Make-up artists and manicurists can be hired for the occasion through home-grown beauty appointment booking app Vanitee. In July, Luxasia and angel investor Robert Yap gave the then three- month-old Vanitee $2 million in funding.

On why Luxasia chose to invest in the booking app, Mr Chong says: "We believe in the model and that it works well in targeting the younger crowd.

"We also felt that we can add value to their business. They can provide services at Luxasia events, and we can put them in contact with spa owners who can outsource their services through the app."

He reveals that an Escentials e-commerce site is in the pipeline. Inspired by luxury men's fashion and lifestyle e-purveyor Mr Porter, the new Escentials website will feature an e-magazine with beauty, fashion and lifestyle content.

Mr Chong declined to reveal Escentials' sales figures, except to say it has been growing above market rate.

The changes at Escentials are part of parent company Luxasia's attempts to grow the business in a volatile retail market. The home- grown company was founded by Mr Chong's father Patrick - who is in his early 60s - in 1986 as a distributor of fragrances.

Today, it distributes more than 100 international cosmetic brands - such as Aveda, Calvin Klein and Bvlgari - across 11 markets including China, India and Myanmar.

Mr Chong, who is also managing director of Luxasia, runs the business in China, oversees the Thailand and Philippines markets and Escentials; his father, the chief executive, runs everything else.
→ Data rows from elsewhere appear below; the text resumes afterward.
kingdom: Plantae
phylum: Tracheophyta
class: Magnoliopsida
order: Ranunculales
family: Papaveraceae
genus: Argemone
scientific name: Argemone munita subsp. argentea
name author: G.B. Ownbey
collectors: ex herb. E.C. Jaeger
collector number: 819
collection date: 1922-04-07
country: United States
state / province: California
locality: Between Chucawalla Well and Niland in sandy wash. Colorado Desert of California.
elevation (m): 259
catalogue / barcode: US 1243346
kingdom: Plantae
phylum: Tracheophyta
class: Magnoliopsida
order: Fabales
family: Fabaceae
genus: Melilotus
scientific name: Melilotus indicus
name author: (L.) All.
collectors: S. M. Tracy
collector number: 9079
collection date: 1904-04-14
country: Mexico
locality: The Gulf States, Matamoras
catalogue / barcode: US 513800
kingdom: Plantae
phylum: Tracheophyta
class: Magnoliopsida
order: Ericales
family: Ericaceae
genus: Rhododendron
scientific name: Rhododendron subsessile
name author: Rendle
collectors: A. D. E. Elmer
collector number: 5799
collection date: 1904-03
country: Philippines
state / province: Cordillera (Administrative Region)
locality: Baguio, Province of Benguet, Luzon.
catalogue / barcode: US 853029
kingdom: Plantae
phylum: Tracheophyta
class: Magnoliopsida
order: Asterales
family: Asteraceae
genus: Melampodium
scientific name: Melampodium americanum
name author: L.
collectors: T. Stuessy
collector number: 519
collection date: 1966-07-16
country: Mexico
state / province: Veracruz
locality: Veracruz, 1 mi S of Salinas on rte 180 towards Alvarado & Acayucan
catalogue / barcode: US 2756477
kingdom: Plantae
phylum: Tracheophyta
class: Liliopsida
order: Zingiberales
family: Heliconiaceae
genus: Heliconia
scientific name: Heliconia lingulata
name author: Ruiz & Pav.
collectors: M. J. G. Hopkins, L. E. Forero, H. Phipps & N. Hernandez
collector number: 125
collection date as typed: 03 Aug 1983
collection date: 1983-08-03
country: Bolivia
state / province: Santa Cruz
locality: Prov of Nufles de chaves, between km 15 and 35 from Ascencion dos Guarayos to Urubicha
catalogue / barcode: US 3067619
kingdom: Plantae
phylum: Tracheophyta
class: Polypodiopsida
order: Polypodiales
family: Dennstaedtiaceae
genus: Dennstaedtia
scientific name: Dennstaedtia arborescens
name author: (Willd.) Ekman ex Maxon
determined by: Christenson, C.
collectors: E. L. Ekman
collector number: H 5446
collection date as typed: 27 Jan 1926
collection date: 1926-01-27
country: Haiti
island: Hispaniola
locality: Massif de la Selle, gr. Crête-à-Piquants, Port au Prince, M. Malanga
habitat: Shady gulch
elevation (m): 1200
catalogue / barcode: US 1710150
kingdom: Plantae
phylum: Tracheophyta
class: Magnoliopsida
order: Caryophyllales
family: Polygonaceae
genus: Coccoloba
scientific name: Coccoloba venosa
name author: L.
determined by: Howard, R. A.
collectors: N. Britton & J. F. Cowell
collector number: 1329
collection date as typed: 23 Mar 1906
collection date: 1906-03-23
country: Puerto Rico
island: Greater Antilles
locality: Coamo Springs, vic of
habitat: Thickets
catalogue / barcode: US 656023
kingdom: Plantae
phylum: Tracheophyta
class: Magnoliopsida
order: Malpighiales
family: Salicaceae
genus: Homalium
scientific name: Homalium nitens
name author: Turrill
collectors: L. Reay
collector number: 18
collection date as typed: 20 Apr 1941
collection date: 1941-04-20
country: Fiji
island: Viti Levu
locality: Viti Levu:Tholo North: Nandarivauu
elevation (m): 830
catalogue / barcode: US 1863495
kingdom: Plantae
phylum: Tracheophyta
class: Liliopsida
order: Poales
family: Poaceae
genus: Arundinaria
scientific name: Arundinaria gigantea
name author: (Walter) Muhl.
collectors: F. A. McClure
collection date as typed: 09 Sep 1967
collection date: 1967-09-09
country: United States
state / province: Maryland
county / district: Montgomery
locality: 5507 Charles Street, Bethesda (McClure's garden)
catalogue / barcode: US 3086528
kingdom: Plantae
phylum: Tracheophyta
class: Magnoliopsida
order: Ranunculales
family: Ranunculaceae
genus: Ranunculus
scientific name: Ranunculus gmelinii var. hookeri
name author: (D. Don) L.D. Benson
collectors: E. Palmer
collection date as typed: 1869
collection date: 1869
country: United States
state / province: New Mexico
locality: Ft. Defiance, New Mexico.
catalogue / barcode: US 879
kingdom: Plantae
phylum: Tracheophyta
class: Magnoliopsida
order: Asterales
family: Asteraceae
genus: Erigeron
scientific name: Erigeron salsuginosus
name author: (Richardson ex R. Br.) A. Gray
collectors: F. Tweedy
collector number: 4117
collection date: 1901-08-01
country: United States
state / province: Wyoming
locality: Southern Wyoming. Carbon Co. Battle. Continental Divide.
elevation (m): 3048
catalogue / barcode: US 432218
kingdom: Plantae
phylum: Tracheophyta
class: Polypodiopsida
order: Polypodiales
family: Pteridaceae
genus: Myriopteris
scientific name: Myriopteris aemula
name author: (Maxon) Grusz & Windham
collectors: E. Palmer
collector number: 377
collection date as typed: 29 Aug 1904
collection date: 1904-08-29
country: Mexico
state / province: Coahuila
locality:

Entering into joint ventures has been a key business strategy since a decade ago.

In 2005, Luxasia entered into a joint venture with the international beauty giant Coty to form Coty Prestige Southeast Asia. This leaves both companies responsible for about 20 labels such as Marc Jacobs, Chloe, Miu Miu and Philosophy in selected markets.

While Luxasia was previously a distributor of Coty products, it now handles operations such as logistics, finance, sales and marketing.

More recently, in 2011, it embarked on another joint venture with the fragrance and beauty arm of French luxury conglomerate Moet Hennessy Louis Vuitton (LVMH) to form L Beauty.

Through the venture, Luxasia provides LVMH-owned beauty brands Dior, Benefit, Make Up For Ever and Fresh in the South-east Asian markets with support in human resource, logistics and information technology.

Mr Jacques Gouallou, the managing director of L Beauty, says the partnership makes perfect sense: "Luxasia is established in South-east Asia and beyond for more than 30 years.

"This venture has allowed us to expand quickly to these markets, by leveraging on the presence of Luxasia which has helped us tremendously in setting up our operations and choosing the right distribution channel in each country."

Two years ago, Luxasia also teamed up with French cosmetics chain Yves Rocher to relaunch the brand here with standalone stores - after it exited the market more than a decade ago - through a joint venture.

Earlier this year, yet another joint venture was formed with American label Elizabeth Arden.

On these partnerships, which add an additional 20-odd brands to Luxasia's portfolio, Mr Chong says it is a natural progression for the business.

He adds that "the age of distributorship is coming to a close now"; and it is about synergistic partnerships where companies grow a business together and leverage cost efficiency on a regional level.

As Luxasia marks its 30th anniversary next year, Mr Chong says the company is all prepared for the next decade.

"For us, retail stores, e-commerce, mobile-commerce and partnership with key retailers and companies on a regional platform will be the way forward.

"We want to be Asia's beauty market maker and offer brands a fully integrated platform to access the Asian markets. We've been taking key steps and making investments in important areas to ensure that we will be ready for the next leg of our journey."